Und wie die vier schwer tragenden Männer mit ihrer düsteren Last davonschritten, stand Klara und lehnte ihre Stirn gegen die zusammengepreßten Hände an der hellen Wand.
Draußen packte Doktor Sylvester, ehe er der Tragbahre folgte, den Arm Stephans.
Er raunte: »Ich will Ihnen mal was sagen – es gibt noch edle Frauen! – Und den Mann mach’ ich gesund – wenn Gott uns nich ganz verläßt – dem Tode aus ’m Rachen reiß’ ich ihn. – Ja ...«
Stephan trat über die Schwelle. Gefaßt und erhoben.

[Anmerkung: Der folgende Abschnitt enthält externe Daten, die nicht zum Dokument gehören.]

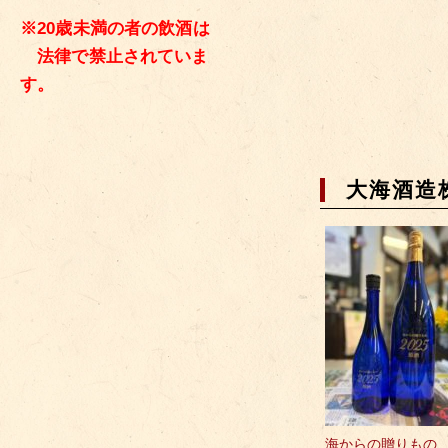
※20歳未満の者の飲酒は
法律で禁止されていま
す。
大海酒造
海からの贈りも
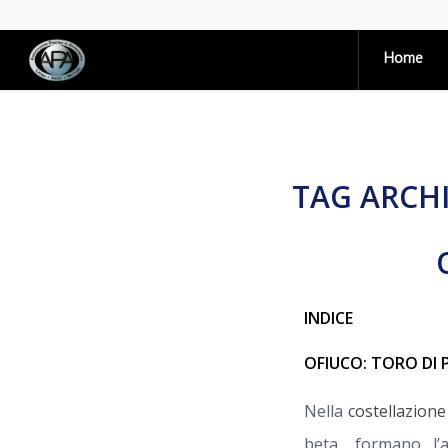
Home
TAG ARCHI
INDICE
OFIUCO: TORO DI
Nella
costellazione
beta, formano l’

»Edle Frau,« dachte er – »edle Frau –«
Sie hörte ein Geräusch – sie hatte gedacht, sie sei nun allein. – Sie brauchte ein paar Minuten der Sammlung. Der Schreck, das Entsetzen – das Geheul des armen Menschen – und der betäubende Geruch – Jodoform – verbranntes Fleisch – furchtbar! – Sie war wie benommen. – Von der Nähe des Mannes hatte sie keine Ahnung. – Nun schreckte ein Schritt sie auf, der hinter ihr anhielt. Sie löste sich von der Wand, an der sie Halt gesucht. Sie wandte sich um, in einer müden Bewegung.
Und erschrak – und erglühte. –
Sie starrten einander an. – Auch er von ihrem Schreck ergriffen. – –
Sie faßten sich ... Mit all ihrer Kraft.